I have been reviewing the R/limma manual (esp. sections 9.6.1 and 9.6.2), and need conceptual help in applying this.
In brief, I have a time serise with 12 Times(unevenly spaced), and for my Treatment I have 6 replicate Control individuals plus 8 replicate Affected individuals (14 people total, with repeated measurements over time). Call these variables of interest Time and Treatment.
I also have a covariate of interest recorded for each person and timepoint, measuring a phenotype as a continuous variable. Call the variable P.
I have been considering using the regression spline as in example 9.6.2 many time points, thinking this is more appropriate.
(A) Is it correct to include a covariate with the regression spline? E.g., if I follow the example where X=ns(Time, df=number); design=model.matrix(~Treatment*X*P).

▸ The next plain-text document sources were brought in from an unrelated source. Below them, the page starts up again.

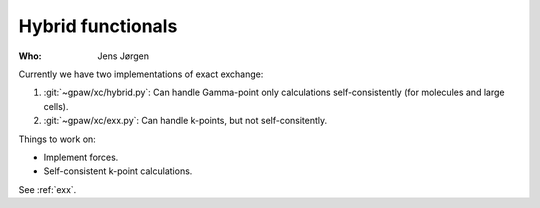 Hybrid functionals
==================

:Who:
    Jens Jørgen

Currently we have two implementations of exact exchange:

1) :git:`~gpaw/xc/hybrid.py`: Can handle Gamma-point only
   calculations self-consistently (for molecules and large cells).

2) :git:`~gpaw/xc/exx.py`: Can handle k-points, but not
   self-consitently.

Things to work on:

* Implement forces.
* Self-consistent k-point calculations.

See :ref:`exx`.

I am not sure if it's valid to make this sort of an ANCOVA-type regression, or how to modify it?
My primary contrasts of interest would be the Treatment:Time interaction (impact of treatment during a series of 4 baseline, 4 experimental, plus 4 recovery times), and the relation of covariate P on gene expression.
It might be nice to explore other interactions, but I am a bit concerned with over-paramterizing the model and being able to interpret it correctly, and with testing too many contrasts. Perhaps I should have the 3-way interaction in the design matrix and only select a few contrasts (Time:Treatment, P) to analyze.
I did see there was a 'global' correction for multiple contrasts.
(B) How do I select the df? The limma example suggests 3-5, but it has 16 Control + 16 Treatment individuals with no replication.
I could select 12 knots for my 12 timepoints (df=14, or 1+1+12knots), and if the times were evenly spaced that would yield 14 datapoints (6 Control + 6 Treatment subjects) in each knot-bounded interval, if my understanding is right.
Yet that would lead to a model with a large number of parameters (for a design=model.matrix(~Treatment*X*PVT) there are 52 columns in the matrix).
I'm not sure if that is valid for a dataset with only 14 subjects?
I could do a heuristic trial and error with different values for df, but I'm not sure how best to then evaluate and compare results of different models, since there is no AIC/BIC type output.
I assume I ultimately will need to add a Subjects factor to the design matrix and/or use the duplicateCorrelation command to account for repeated measurements (the 12 timepoints) on each subject.
Thank you in advance for your help in setting up the model.matrix and spline functions.